*Assignment a*. Edit the records from their first line up to and including the line with "True or false: Operating", replacing "extract all data points" with "list every data point" and leaving everything else unchanged. Return only those lines.
[[ Page excerpt, beginning ]]
Fear of Santa Claus Part 6 (Silent Night, 2012)

sndn_remake_posterIn this 2012 remake of the original film, Santa has something he was missing in the first film.  A freaking flame thrower.

The film opens right away with Santa killing an adulterous couple.  He then shows up at the front door of a greedy little snot and kills her.  Yeah, we see the killer off a kid in the first ten minutes or so.  Jaime King is a deputy in a small town with about one hundred Santas, so you know it is going to be hard to find the one in the creepy mask killing people.

This film is largely about the kills.  The original has it’s cult following for some of it’s kills (including using deer antlers-repeated in this film).  But here they are far more elaborate, and bloody.  Fargo’s wood chipper has nothing on this film.  And a flame thrower.  Santa has a flame thrower.

Unlike the original, this film opts for a mystery.  We are not given the killer’s identity right from the start.  We do not know his or her motive.  And this is one of the more effective parts of this remake.  A lack of discernible intent often makes for an effectively unnerving movie monster.

The cast here is pretty decent.  Malcolm McDowell turns in a performance that admittedly is more about it being Malcolm McDowell.  King is dependably sympathetic. Donal Logue is pretty entertaining as a lazy Santa who tells kids stuff like their parents might sell their gifts on Ebay and that you cannot trust parents.

One area where the film follows the original is a general undercurrent of sleaze.  McDowell’s police chief even wonders just when the town got so sleazy.  In place of mean nuns, there is a lascivious pastor.  He seems like a creep from the get go when he tells King’s deputy that he will do anything to help her.  There is a local porn industry, drug users, adulterers.  Sometimes this works in the film…other times it feels like a cheap excuse for nudity

In certain respects, this is a far better film than the original or it’s sequels.  But that is what they call damning with faint praise.  The positives are about even with the negatives, and that is not enough to make a film worth the time to watch.

Fear of Santa Claus Pt 5 (Silent Night, Deadly Night 5: the Toymaker, 1991)
[[ Page excerpt, end ]]
[[ Information, beginning ]]
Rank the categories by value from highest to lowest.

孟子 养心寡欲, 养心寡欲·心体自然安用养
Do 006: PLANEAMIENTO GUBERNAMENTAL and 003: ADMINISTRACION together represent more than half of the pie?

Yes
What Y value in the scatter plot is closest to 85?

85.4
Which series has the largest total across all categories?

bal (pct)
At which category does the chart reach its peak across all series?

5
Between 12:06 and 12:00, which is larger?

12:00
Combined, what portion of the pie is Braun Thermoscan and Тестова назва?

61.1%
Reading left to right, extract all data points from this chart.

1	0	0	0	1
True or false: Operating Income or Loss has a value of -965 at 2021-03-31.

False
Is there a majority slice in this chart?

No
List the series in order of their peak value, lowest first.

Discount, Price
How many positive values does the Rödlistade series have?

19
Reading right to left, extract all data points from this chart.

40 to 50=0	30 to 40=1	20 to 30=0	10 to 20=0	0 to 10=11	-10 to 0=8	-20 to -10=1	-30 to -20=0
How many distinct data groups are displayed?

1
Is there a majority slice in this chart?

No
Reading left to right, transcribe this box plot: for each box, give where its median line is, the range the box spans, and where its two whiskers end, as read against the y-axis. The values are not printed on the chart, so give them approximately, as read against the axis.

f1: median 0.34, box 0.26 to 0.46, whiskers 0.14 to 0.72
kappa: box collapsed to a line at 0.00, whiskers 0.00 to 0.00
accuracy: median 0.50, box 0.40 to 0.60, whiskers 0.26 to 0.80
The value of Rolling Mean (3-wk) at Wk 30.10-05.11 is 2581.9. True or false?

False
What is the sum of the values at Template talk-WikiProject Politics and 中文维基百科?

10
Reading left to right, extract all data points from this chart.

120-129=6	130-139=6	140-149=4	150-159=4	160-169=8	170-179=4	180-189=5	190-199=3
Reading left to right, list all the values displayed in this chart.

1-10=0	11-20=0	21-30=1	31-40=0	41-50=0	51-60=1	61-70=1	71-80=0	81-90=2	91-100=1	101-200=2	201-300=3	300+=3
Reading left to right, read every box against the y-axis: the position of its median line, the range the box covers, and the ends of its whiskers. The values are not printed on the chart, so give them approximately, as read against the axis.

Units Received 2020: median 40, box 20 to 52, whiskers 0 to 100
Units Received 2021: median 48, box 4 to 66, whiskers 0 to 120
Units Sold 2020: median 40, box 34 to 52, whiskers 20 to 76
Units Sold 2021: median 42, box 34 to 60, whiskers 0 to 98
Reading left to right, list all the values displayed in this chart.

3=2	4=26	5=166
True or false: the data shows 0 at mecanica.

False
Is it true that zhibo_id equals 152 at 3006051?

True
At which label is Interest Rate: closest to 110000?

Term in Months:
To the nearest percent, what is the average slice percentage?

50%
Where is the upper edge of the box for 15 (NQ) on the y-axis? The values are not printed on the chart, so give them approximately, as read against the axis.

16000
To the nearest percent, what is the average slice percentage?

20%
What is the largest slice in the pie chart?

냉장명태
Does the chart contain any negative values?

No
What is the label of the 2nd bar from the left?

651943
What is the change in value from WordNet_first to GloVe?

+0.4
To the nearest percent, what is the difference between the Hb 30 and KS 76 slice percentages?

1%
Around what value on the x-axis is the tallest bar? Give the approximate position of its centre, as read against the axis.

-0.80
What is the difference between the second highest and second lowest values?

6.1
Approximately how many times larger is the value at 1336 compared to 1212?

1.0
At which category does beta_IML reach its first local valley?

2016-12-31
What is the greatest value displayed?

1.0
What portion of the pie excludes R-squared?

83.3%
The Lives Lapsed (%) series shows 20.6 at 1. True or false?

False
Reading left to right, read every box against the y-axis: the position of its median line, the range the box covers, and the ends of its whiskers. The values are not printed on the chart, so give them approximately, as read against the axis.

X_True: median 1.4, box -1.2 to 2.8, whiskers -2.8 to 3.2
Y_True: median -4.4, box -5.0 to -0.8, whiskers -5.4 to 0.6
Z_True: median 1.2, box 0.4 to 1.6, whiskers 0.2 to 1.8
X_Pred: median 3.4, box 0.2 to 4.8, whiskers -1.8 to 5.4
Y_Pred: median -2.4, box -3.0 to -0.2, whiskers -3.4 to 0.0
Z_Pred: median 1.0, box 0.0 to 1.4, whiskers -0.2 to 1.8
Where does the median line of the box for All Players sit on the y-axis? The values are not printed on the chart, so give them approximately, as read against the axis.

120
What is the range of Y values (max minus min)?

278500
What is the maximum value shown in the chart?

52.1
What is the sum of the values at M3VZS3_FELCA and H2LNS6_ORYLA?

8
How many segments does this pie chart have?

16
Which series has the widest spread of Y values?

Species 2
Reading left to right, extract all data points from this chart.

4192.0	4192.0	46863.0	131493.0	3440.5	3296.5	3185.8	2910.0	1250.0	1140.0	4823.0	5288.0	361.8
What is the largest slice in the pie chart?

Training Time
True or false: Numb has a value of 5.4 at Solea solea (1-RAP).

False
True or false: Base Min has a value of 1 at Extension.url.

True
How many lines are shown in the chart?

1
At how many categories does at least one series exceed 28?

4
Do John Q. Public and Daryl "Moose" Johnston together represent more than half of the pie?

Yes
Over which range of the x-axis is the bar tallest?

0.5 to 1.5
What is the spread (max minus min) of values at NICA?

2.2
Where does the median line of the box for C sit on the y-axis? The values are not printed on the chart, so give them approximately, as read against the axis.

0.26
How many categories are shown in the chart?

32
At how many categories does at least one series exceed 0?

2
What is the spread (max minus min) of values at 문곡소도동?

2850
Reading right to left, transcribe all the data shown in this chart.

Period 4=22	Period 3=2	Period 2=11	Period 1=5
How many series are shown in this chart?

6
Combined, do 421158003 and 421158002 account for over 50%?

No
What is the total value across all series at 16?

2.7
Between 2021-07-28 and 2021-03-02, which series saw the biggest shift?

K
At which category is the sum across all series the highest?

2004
[[ Information, end ]]
*Assignment b*. Can you retype the passage of the Silent Night remake review from "One area where" up to and including "time to watch."?

*Answer section a*.
Rank the categories by value from highest to lowest.

孟子 养心寡欲, 养心寡欲·心体自然安用养
Do 006: PLANEAMIENTO GUBERNAMENTAL and 003: ADMINISTRACION together represent more than half of the pie?

Yes
What Y value in the scatter plot is closest to 85?

85.4
Which series has the largest total across all categories?

bal (pct)
At which category does the chart reach its peak across all series?

5
Between 12:06 and 12:00, which is larger?

12:00
Combined, what portion of the pie is Braun Thermoscan and Тестова назва?

61.1%
Reading left to right, list every data point from this chart.

1	0	0	0	1
True or false: Operating Income or Loss has a value of -965 at 2021-03-31.

*Answer section b*.
One area where the film follows the original is a general undercurrent of sleaze.  McDowell’s police chief even wonders just when the town got so sleazy.  In place of mean nuns, there is a lascivious pastor.  He seems like a creep from the get go when he tells King’s deputy that he will do anything to help her.  There is a local porn industry, drug users, adulterers.  Sometimes this works in the film…other times it feels like a cheap excuse for nudity

In certain respects, this is a far better film than the original or it’s sequels.  But that is what they call damning with faint praise.  The positives are about even with the negatives, and that is not enough to make a film worth the time to watch.